Casey Heynes vs Richard Gale bully video

Has anyone heard if it. At a school in Sydney Australia, 2 boys got in a fight. Richard Gale, a 12 year old was bullying 15 year old Casey Heynes. Casey has been bullyed all his life and snaped, he grabed him and body slamed him to the ground. Both boys are in troble now. I’m on Casey’s side as I think that Richard is lying about what he told.

Fight at school
Link removed for vulgarity and violence. This is a family-friendly site, but of course, members are free to search this on Youtube on your own initiative - TDIT

Casey’s interview
youtube.com/watch?v=T-5jktFu4iE

Richard’s interview
youtube.com/watch?v=__IjcLVB … re=related

Great topic, Pixarfan91! I was thinking of posting this but was not sure if it was appropriate for this family-friendly forum. I have removed the link to the actual video out of concern for younger members here (for Richard’s use of the F-bomb at one point), but hey, you guys are free to search this on Youtube, if you want…

Anyway, this has been a pretty huge news in Australia, and especially since I live in Sydney myself, this is of huge interest to me. Two things to take note, here. Firstly, the two interviews are from rival TV networks, Channel 7’s Today Tonight and Channel 9’s A Current Affair. Naturally, one of them has to take the side of the bully and present ‘his side’.

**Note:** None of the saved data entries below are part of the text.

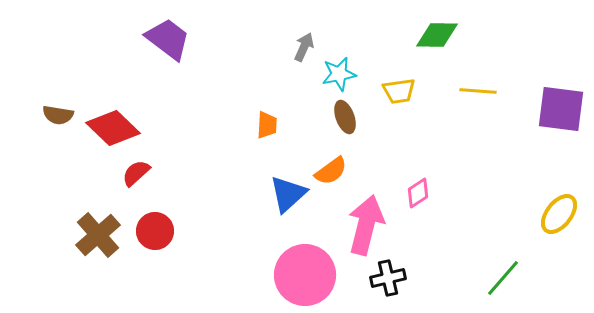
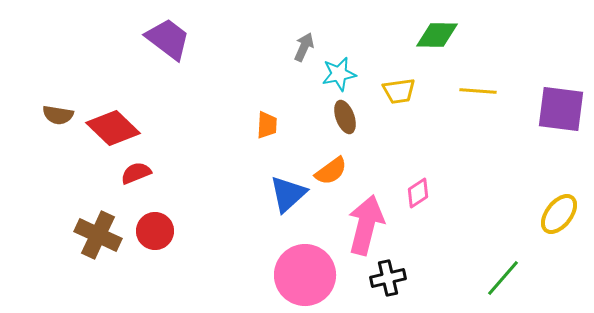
red semicircle: rotated 20 degrees clockwise
brown cross: rotated 24 degrees counterclockwise
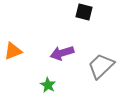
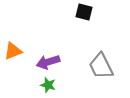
purple arrow: moved 14 px left, 9 px down
gray trapezoid: rotated 72 degrees counterclockwise
green star: rotated 14 degrees counterclockwise
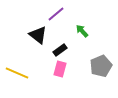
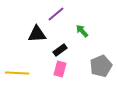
black triangle: moved 1 px left, 1 px up; rotated 42 degrees counterclockwise
yellow line: rotated 20 degrees counterclockwise
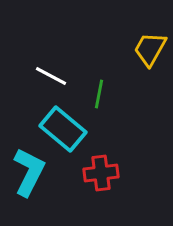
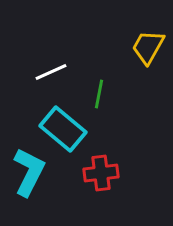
yellow trapezoid: moved 2 px left, 2 px up
white line: moved 4 px up; rotated 52 degrees counterclockwise
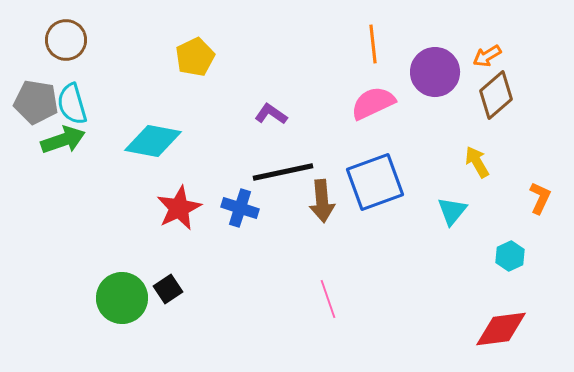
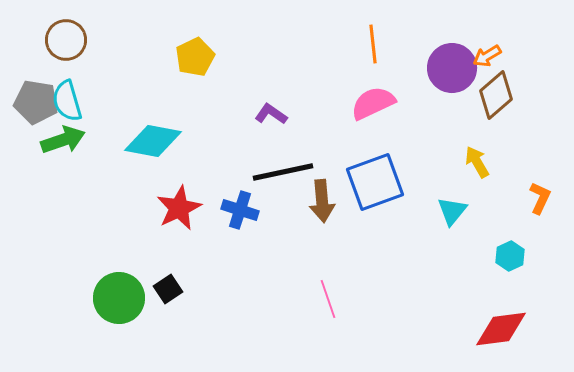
purple circle: moved 17 px right, 4 px up
cyan semicircle: moved 5 px left, 3 px up
blue cross: moved 2 px down
green circle: moved 3 px left
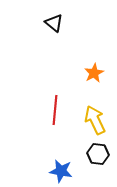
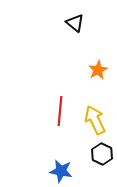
black triangle: moved 21 px right
orange star: moved 4 px right, 3 px up
red line: moved 5 px right, 1 px down
black hexagon: moved 4 px right; rotated 20 degrees clockwise
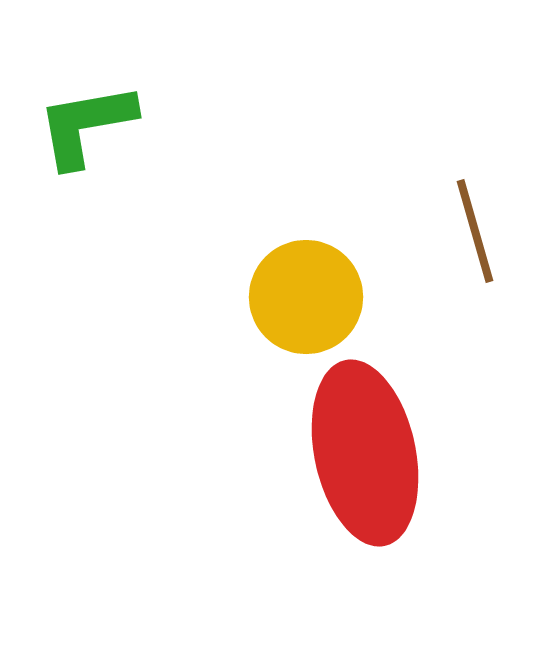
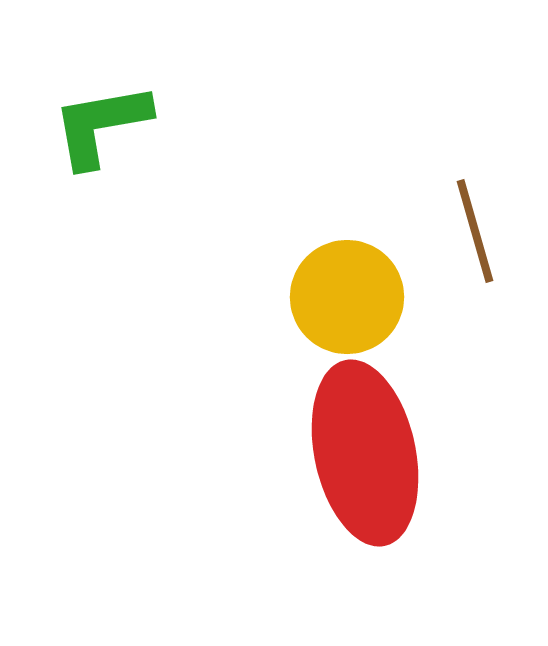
green L-shape: moved 15 px right
yellow circle: moved 41 px right
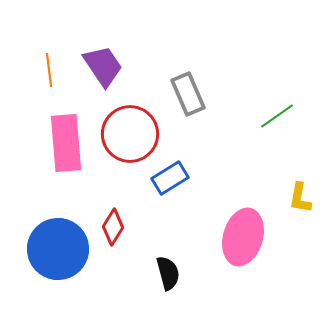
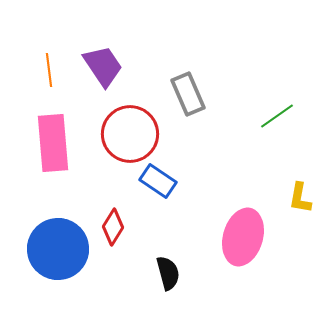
pink rectangle: moved 13 px left
blue rectangle: moved 12 px left, 3 px down; rotated 66 degrees clockwise
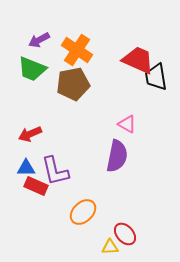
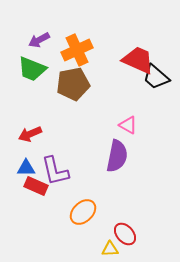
orange cross: rotated 32 degrees clockwise
black trapezoid: rotated 40 degrees counterclockwise
pink triangle: moved 1 px right, 1 px down
yellow triangle: moved 2 px down
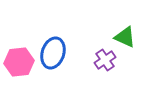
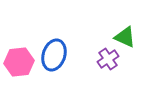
blue ellipse: moved 1 px right, 2 px down
purple cross: moved 3 px right, 1 px up
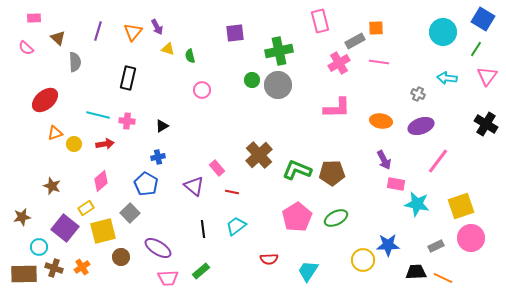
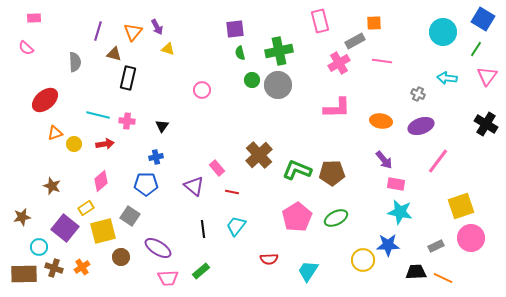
orange square at (376, 28): moved 2 px left, 5 px up
purple square at (235, 33): moved 4 px up
brown triangle at (58, 38): moved 56 px right, 16 px down; rotated 28 degrees counterclockwise
green semicircle at (190, 56): moved 50 px right, 3 px up
pink line at (379, 62): moved 3 px right, 1 px up
black triangle at (162, 126): rotated 24 degrees counterclockwise
blue cross at (158, 157): moved 2 px left
purple arrow at (384, 160): rotated 12 degrees counterclockwise
blue pentagon at (146, 184): rotated 30 degrees counterclockwise
cyan star at (417, 204): moved 17 px left, 8 px down
gray square at (130, 213): moved 3 px down; rotated 12 degrees counterclockwise
cyan trapezoid at (236, 226): rotated 15 degrees counterclockwise
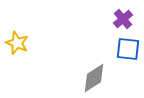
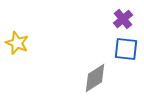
blue square: moved 2 px left
gray diamond: moved 1 px right
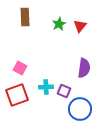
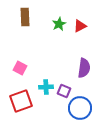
red triangle: rotated 24 degrees clockwise
red square: moved 4 px right, 6 px down
blue circle: moved 1 px up
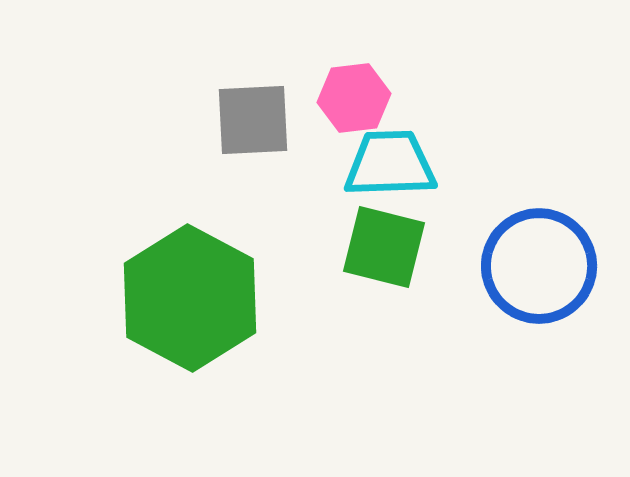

Secondly, Richard doesn’t come off as very convincing for his apology. He exhibits classic signs of sociopathic behaviour such as ‘fake remorse’ while he was listening to his mum’s phone call (No tears, no whimpering, no chest heaving or furrowed eyebrows, or curled bottom lip). Watch his micro-expressions, you can see him smile at some points when he’s explaining his version. Towards the end of the interview, he is asked whether he feels sorry. He hesitates, says “No”, before correcting with a “Yes”. He appears insincere, unequivocal, and unrepentant. The most telling sign is with his parting answer to whether he will bully again. “Most probably not,” instead of a direct “No, I won’t.”

Compare this with Casey’s earnest expressions, how he describes his bullying experiences in detail as opposed to Richard’s rather vague attempt at justifying his actions (I think he’s lying about bullied himself). And look carefully at the end, when he tears up as he describes the support of people who share similar experiences with him. If he was indeed a bully, he would be showing a ‘serial killer grin’ (a smile commonly used by megalomaniac or narcissistic felons when their crimes are read in court).

I know all this from reading several body-language books, watching shows like ‘Lie to Me’ and ‘NCIS:LA’ and common-sense intuition, and I’m saying, Richard is a liar. If you don’t believe me, watch his video again, except this time put it on mute and pay close attention to his body language. Or read this blog post of a murderer’s sentencing and watch that interview again.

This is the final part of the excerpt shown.